Peu à peu Oum Kalthoum construit autour d’elle un cercle fidèle de musiciens, de poètes et de relations sociales composé quasi exclusivement d’hommes.

En dix ans, elle se hisse aux sommets de la gloire, devenant la voix de l’Egypte. En 1934, avec la création de la radio égyptienne, sa voix devient accessible à tous et non plus seulement au public restreint de ses concerts et à ceux ayant les moyens d’acheter des disques.

La diva est toujours restée d’une extrême discrétion sur sa vie amoureuse. Hormis son mariage en 1954 avec le médecin Hassan al-Sayyid al-Hifnaoui, qui dura jusqu’à la fin de ses jours, on ne lui connaît que de très rares relations. Notamment avec Sharif Pacha Sabri, le frère de la reine Nazli, à laquelle le palais et le roi Farouk s’opposent au moment où avec le vieux prince ils cherchent à officialiser leurs rapports. Puis avec le chanteur et compositeur Mahmoud al-Sharif laquelle se solde par un scandale provoqué par Mohammad al-Qasabgi qui rongé par la jalousie fait violemment irruption dans la chambre du couple. L’affaire finit par se répandre dans la presse et le roi Farouk lui-même décide d’intervenir.

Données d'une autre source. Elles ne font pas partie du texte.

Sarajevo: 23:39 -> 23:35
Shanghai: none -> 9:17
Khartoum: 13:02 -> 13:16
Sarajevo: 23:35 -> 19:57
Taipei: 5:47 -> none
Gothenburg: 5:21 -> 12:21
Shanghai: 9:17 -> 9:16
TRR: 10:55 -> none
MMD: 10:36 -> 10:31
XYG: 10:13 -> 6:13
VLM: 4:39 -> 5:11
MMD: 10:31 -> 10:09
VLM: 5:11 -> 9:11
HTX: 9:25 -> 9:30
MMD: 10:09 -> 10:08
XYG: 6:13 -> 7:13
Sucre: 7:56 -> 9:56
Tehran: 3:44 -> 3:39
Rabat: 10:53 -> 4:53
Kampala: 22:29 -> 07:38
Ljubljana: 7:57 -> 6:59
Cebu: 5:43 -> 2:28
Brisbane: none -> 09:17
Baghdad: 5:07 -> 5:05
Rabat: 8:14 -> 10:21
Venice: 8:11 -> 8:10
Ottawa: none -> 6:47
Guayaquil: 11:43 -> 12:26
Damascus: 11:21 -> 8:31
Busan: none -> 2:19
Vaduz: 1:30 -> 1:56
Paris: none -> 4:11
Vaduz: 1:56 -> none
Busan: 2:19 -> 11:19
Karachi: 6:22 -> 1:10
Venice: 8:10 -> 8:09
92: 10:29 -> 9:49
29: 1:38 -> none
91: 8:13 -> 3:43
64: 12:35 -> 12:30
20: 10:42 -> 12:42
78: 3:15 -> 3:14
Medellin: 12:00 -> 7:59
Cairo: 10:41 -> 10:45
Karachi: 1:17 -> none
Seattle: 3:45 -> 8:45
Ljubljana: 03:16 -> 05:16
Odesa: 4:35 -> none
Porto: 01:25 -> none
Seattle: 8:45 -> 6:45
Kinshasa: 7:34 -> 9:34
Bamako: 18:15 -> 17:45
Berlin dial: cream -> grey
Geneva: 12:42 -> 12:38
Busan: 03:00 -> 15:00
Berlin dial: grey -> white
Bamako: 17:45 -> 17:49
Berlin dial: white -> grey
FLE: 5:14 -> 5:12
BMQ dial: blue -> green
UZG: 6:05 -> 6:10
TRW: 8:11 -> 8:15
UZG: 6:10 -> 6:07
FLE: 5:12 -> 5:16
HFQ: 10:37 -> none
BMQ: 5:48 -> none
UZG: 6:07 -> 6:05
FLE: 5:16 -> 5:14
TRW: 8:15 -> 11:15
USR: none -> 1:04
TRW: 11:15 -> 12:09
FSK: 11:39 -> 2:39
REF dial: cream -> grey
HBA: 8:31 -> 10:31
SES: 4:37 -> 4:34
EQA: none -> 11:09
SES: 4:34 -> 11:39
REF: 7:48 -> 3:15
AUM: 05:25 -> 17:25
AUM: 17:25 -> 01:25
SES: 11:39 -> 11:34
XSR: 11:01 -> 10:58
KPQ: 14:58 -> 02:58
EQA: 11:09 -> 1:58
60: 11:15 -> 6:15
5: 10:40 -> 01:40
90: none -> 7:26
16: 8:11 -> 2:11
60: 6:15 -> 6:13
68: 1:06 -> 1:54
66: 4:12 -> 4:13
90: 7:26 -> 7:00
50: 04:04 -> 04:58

Tous, amoureux secrets, amis et compagnons de route, puissants tirant bénéfice de la populaire diva qui chante les louanges du régime et du roi, craignent qu’elle ne cesse de chanter, comme cela arrive très fréquemment dans les sociétés arabes lorsqu’une chanteuse se marie. Sous la pression des uns et des autres, dont le roi en personne, l’union des deux amants finit par voler en éclats. Oum Kalthoum doit rester la voix de l’Egypte. Mais bien plus que sa voix, elle en incarne la figure féminine.

Le coup d’Etat des officiers libres de 1952 ne change pas les choses, bien au contraire. Oum Kalthoum est en marche pour la sacralité, au point d’être surnommée « La quatrième pyramide d’Egypte ».